→ **WHAT THIS TASK INVOLVES**: Please answer from the article on Crohn's disease: roughly how many people in the United States does Crohn's affect?

→ **EXTRACT PROVIDED**:
════════════════

Like throwing oil on a fire or prescribing a high cholesterol diet for heart patients, gastroenterologists traditionally have believed that it would not be a good idea to stoke up the body's immune system to treat Crohn's disease.
Most treatments for Crohn's, an autoimmune disorder, are geared to suppress the immune response, but a new study demonstrates that stimulating innate immunity also is effective at improving symptoms in many patients with the intestinal disorder.
Reporting this week in the New England Journal of Medicine, researchers from Washington University School of Medicine in St. Louis, Massachusetts General Hospital and other institutions found that treatment with GM-CSF (granulocyte macrophage colony stimulating factor) alleviated symptoms of Crohn's disease and improved patients' quality of life. Patients who received the drug also had significantly less inflammation in the mucosal linings of their intestines.
"That's very significant," says first author Joshua R. Korzenik, M.D., who did much of the research at Washington University and now is co-director of the Crohn's and Colitis Center at Harvard-affiliated Massachusetts General Hospital. "We have clear, clinical evidence that patients feel better and have less pain and other problems related to Crohn's disease. Endoscopic evidence also seems to demonstrate the drug helps with underlying inflammation."
Crohn's affects about half a million people in the United States. A typical Crohn's disease patient deals with diarrhea, abdominal pain and intra-abdominal infections. Frequently, scar tissue closes off sections of the intestine, and patients need surgery to eliminate those blockages.

════════════════

→ **PROVIDED RECORDS**:
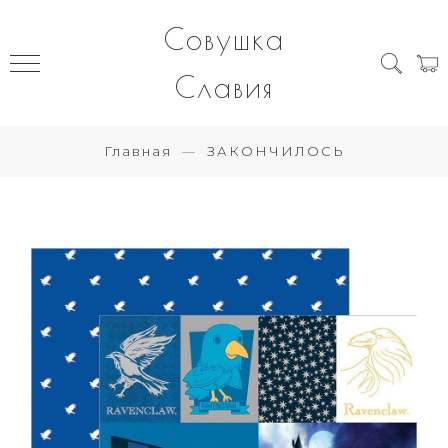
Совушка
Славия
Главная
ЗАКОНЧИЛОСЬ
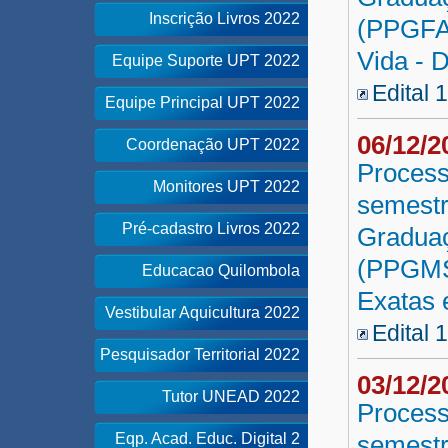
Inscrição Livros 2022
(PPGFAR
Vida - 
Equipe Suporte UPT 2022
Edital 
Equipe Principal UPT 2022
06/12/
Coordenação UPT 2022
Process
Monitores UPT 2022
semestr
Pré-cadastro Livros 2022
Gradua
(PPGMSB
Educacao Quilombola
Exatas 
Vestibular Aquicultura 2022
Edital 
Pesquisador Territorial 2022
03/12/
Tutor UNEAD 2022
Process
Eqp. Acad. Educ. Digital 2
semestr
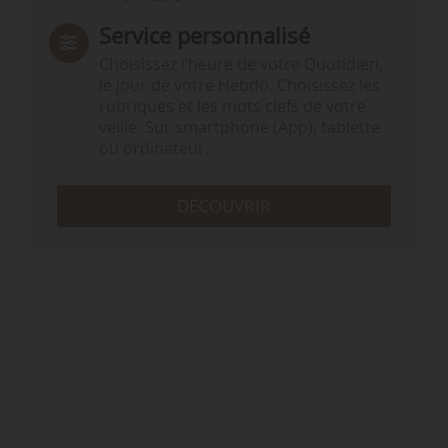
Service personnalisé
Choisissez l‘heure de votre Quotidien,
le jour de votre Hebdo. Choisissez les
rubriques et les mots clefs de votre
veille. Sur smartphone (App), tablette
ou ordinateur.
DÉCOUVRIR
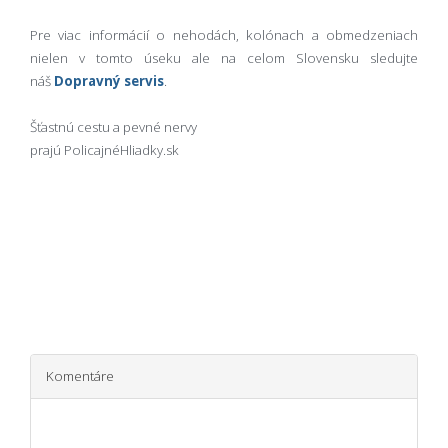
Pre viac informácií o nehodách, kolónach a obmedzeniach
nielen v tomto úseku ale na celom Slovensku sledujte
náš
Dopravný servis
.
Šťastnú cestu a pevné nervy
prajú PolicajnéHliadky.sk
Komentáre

════════════════

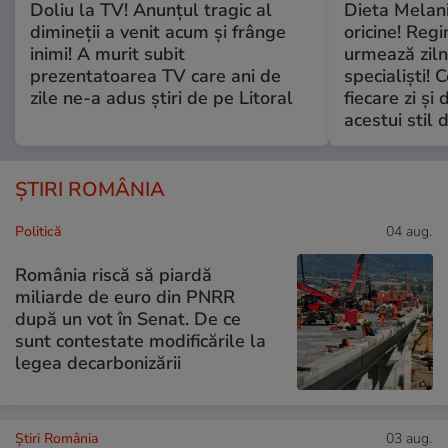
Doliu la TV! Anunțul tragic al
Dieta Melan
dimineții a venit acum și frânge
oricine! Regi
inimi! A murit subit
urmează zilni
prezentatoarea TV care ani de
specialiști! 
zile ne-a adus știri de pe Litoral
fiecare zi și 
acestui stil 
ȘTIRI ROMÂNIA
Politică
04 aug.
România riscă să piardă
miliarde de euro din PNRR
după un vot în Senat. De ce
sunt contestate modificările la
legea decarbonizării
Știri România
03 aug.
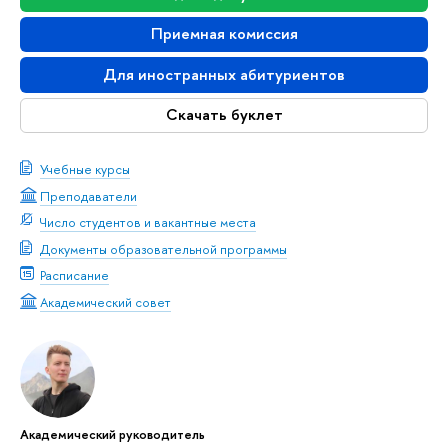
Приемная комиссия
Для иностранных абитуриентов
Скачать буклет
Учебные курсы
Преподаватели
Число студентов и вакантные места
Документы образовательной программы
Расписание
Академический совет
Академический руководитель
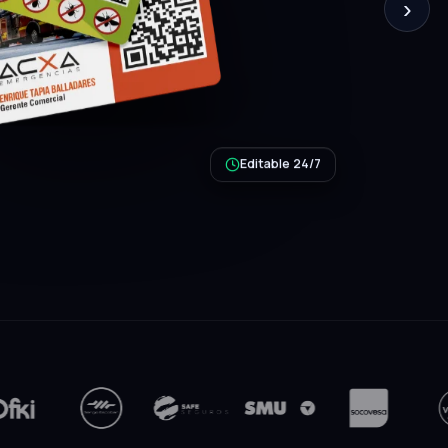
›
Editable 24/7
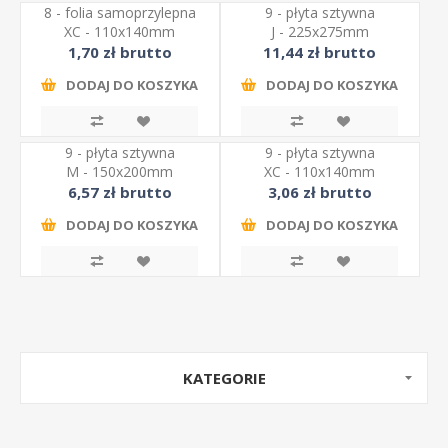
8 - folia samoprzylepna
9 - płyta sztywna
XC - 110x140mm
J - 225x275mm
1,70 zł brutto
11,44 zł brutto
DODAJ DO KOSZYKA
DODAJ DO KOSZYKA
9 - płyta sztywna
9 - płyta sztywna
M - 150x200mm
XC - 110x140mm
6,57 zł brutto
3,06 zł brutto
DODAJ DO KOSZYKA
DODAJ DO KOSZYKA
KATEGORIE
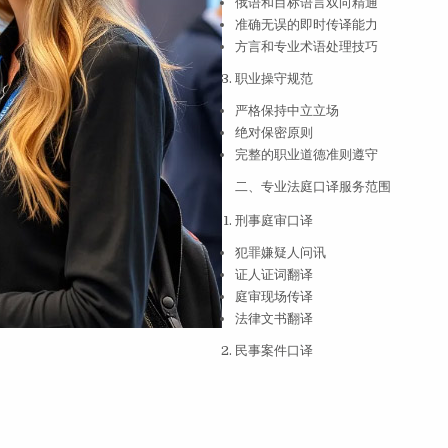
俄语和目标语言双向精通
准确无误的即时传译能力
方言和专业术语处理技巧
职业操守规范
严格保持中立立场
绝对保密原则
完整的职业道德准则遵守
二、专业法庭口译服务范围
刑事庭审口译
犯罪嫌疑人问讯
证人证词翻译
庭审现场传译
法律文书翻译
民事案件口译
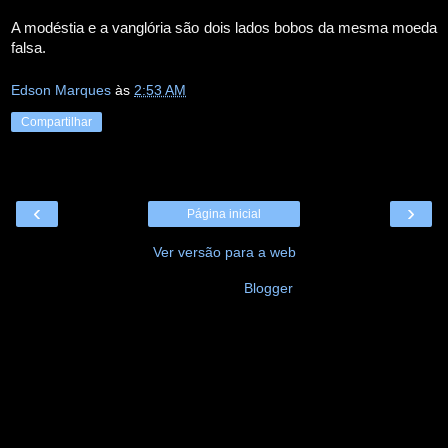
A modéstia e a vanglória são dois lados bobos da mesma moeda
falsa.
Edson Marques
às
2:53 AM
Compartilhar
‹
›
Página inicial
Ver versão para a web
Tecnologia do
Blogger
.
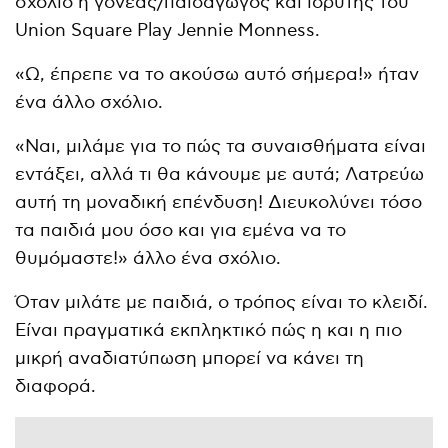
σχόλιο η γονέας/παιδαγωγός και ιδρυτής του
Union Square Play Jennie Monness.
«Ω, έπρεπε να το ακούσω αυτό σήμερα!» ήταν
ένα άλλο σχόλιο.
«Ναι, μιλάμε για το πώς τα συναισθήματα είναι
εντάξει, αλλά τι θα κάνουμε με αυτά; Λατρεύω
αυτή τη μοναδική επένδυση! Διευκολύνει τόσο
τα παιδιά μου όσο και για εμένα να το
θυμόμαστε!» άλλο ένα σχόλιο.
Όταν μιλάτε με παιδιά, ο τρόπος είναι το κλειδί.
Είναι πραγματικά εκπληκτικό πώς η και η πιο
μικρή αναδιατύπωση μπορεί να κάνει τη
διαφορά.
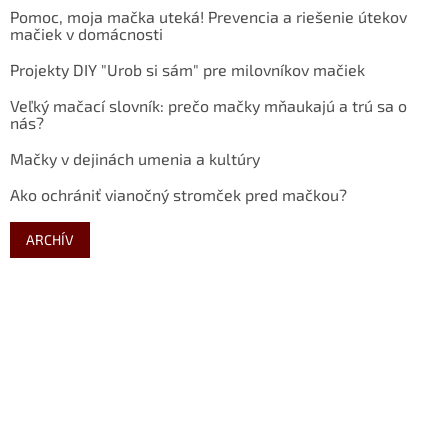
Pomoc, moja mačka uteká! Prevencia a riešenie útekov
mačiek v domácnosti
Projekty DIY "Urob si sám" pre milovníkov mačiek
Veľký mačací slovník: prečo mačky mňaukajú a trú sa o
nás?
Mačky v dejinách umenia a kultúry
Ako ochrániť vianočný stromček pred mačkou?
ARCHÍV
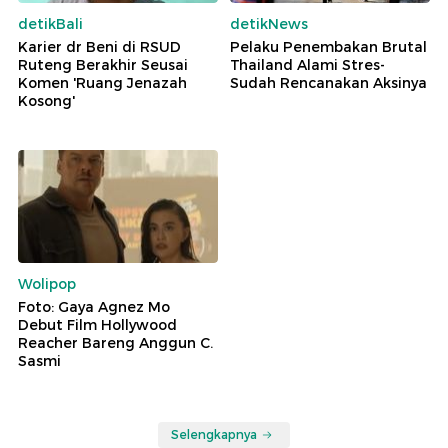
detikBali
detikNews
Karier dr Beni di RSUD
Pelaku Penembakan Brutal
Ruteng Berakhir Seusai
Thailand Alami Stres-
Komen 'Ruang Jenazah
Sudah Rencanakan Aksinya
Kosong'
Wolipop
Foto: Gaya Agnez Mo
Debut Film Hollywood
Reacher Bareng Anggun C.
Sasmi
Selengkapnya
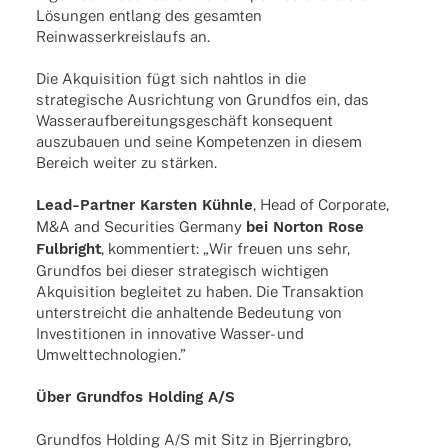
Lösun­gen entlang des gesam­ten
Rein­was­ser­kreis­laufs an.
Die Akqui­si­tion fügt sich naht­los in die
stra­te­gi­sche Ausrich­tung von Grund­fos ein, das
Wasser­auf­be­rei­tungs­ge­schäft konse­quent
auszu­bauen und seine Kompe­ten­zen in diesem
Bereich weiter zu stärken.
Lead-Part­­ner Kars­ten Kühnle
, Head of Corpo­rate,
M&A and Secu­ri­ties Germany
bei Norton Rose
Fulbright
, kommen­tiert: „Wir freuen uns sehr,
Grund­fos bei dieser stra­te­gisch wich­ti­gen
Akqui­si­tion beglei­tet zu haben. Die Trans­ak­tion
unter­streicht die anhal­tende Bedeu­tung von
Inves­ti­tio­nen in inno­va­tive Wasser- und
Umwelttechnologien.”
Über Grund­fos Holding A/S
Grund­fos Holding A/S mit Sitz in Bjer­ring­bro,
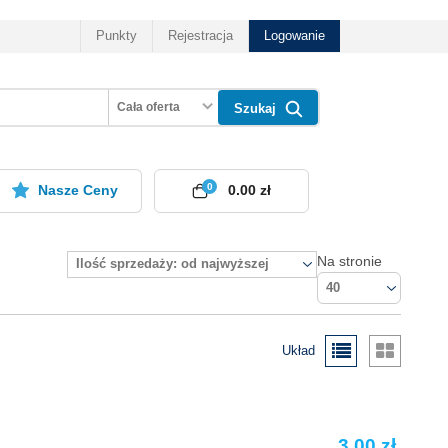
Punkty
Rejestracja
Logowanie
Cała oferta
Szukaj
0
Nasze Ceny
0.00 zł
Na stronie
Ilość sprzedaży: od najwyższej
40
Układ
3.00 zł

════════════════

→ **PROBLEM SOLUTION**: About half a million people.